From the Guidelines
The North American Guillain-Barré Syndrome (GBS) Trial, published in 1985, definitively proved that plasma exchange (plasmapheresis) improves outcomes in GBS patients. This landmark multicenter, randomized controlled trial demonstrated that patients who received plasma exchange had significantly faster recovery of motor function, shorter time to independent walking, reduced need for mechanical ventilation, and shorter overall hospital stays compared to those receiving supportive care alone. The typical plasma exchange regimen established in this trial consisted of 5 exchanges over 1-2 weeks, with each exchange removing approximately 50 mL/kg of plasma. However, more recent studies such as the one published in Nature Reviews Neurology in 2021 1 suggest that intravenous immunoglobulin (0.4 g/kg for 5 days) and plasma exchange (usually five sessions at 200–250 ml/kg) are proven and equally effective treatments for GBS. Key points to consider when deciding on a treatment for GBS include:
- The efficacy of plasma exchange and intravenous immunoglobulin might differ in low-income and middle-income countries (LMIC) where different subtypes of GBS are prevalent and patients usually present to hospital in the later stages of disease.
- Plasma exchange is less costly than intravenous immunoglobulin and could theoretically be a preferred treatment option for GBS in LMIC.
- Small volume plasma exchange (SVPE) is a novel, relatively low-cost (~$500), simple technique for selective removal of plasma, and has been shown to be a safe and feasible treatment for GBS in resource-limited settings such as India and Bangladesh, as mentioned in the study published in Nature Reviews Neurology in 2021 1. The study published in 2021 1 highlights the need for low-cost and effective treatment strategies for GBS in LMIC, and suggests that SVPE could be a viable option, although large-scale studies are required before this technique can be implemented in routine clinical practice.
From the Research
Clinical Trials for Plasma Exchange in GBS
The clinical trials that proved better outcomes for plasma exchange in Guillain-Barré syndrome (GBS) are as follows:
- The study published in 2001 2 found that plasma exchange was beneficial in patients with mild, moderate, and severe GBS, and that it was more beneficial when started within seven days after disease onset.
- The study published in 2017 3 found that plasma exchange significantly increased the proportion of patients who recovered the ability to walk with assistance, and that it reduced the requirement for artificial ventilation and the likelihood of severe motor sequelae.

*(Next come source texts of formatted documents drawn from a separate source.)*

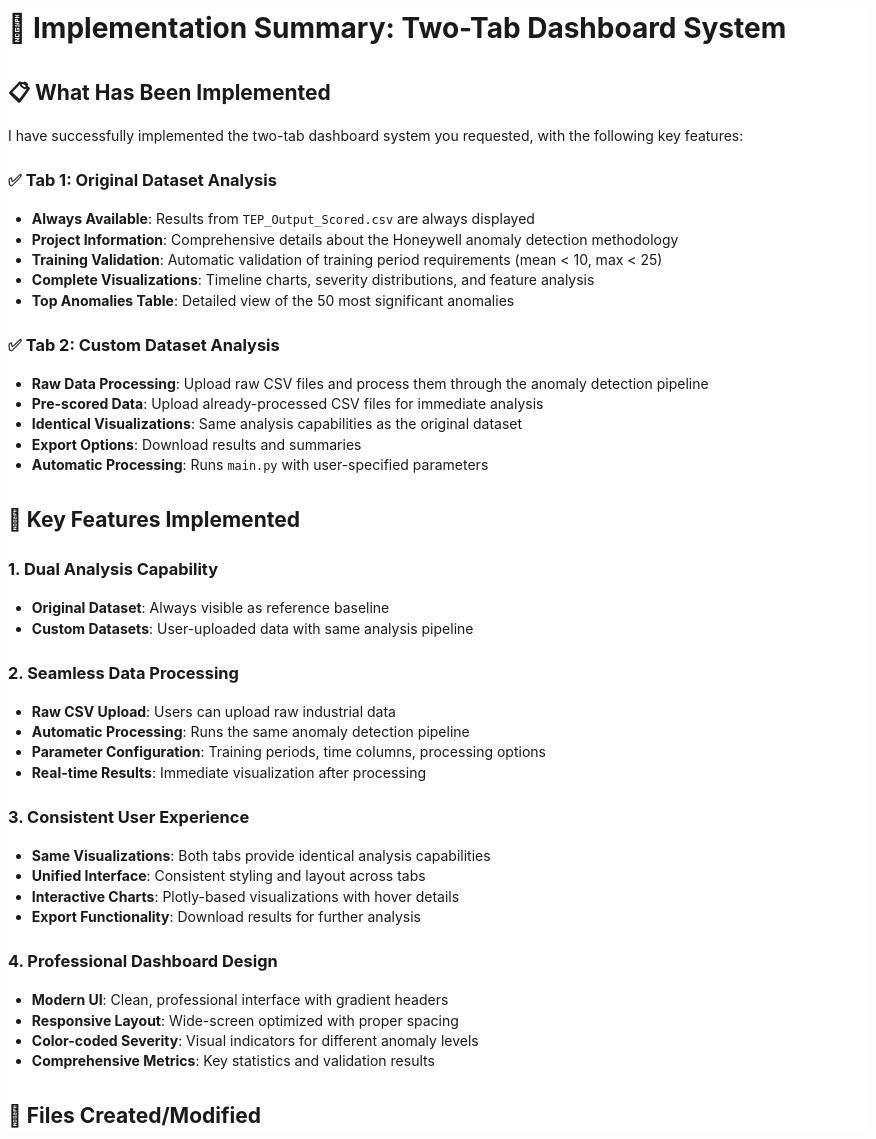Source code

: # 🎯 Implementation Summary: Two-Tab Dashboard System

## 📋 What Has Been Implemented

I have successfully implemented the two-tab dashboard system you requested, with the following key features:

### ✅ **Tab 1: Original Dataset Analysis**
- **Always Available**: Results from `TEP_Output_Scored.csv` are always displayed
- **Project Information**: Comprehensive details about the Honeywell anomaly detection methodology
- **Training Validation**: Automatic validation of training period requirements (mean < 10, max < 25)
- **Complete Visualizations**: Timeline charts, severity distributions, and feature analysis
- **Top Anomalies Table**: Detailed view of the 50 most significant anomalies

### ✅ **Tab 2: Custom Dataset Analysis**
- **Raw Data Processing**: Upload raw CSV files and process them through the anomaly detection pipeline
- **Pre-scored Data**: Upload already-processed CSV files for immediate analysis
- **Identical Visualizations**: Same analysis capabilities as the original dataset
- **Export Options**: Download results and summaries
- **Automatic Processing**: Runs `main.py` with user-specified parameters

## 🚀 **Key Features Implemented**

### 1. **Dual Analysis Capability**
- **Original Dataset**: Always visible as reference baseline
- **Custom Datasets**: User-uploaded data with same analysis pipeline

### 2. **Seamless Data Processing**
- **Raw CSV Upload**: Users can upload raw industrial data
- **Automatic Processing**: Runs the same anomaly detection pipeline
- **Parameter Configuration**: Training periods, time columns, processing options
- **Real-time Results**: Immediate visualization after processing

### 3. **Consistent User Experience**
- **Same Visualizations**: Both tabs provide identical analysis capabilities
- **Unified Interface**: Consistent styling and layout across tabs
- **Interactive Charts**: Plotly-based visualizations with hover details
- **Export Functionality**: Download results for further analysis

### 4. **Professional Dashboard Design**
- **Modern UI**: Clean, professional interface with gradient headers
- **Responsive Layout**: Wide-screen optimized with proper spacing
- **Color-coded Severity**: Visual indicators for different anomaly levels
- **Comprehensive Metrics**: Key statistics and validation results

## 📁 **Files Created/Modified**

- The study published in 2002 4 found that plasma exchange was superior to supportive treatment alone in GBS, and that it was beneficial in patients with a disease duration of seven or less days and also in those with disease lasting more than seven days.
Comparison with Other Treatments
- The study published in 2015 5 compared the therapeutic effect of plasma exchange and intravenous immunoglobulin (IVIg) for GBS, and found that plasma exchange had a more significantly curative effect.
- The study published in 1997 6 compared plasma exchange with IVIg, and found that the outcome was similar in each of the three groups (plasma exchange, IVIg, and plasma exchange followed by IVIg) after 4 weeks and 48 weeks of follow-up.
Key Findings
- Plasma exchange is beneficial in patients with mild, moderate, and severe GBS 2, 3, 4.
- Plasma exchange is more beneficial when started within seven days after disease onset 2, 3.
- Plasma exchange reduces the requirement for artificial ventilation and the likelihood of severe motor sequelae 3.
- Plasma exchange has a more significantly curative effect compared to IVIg 5.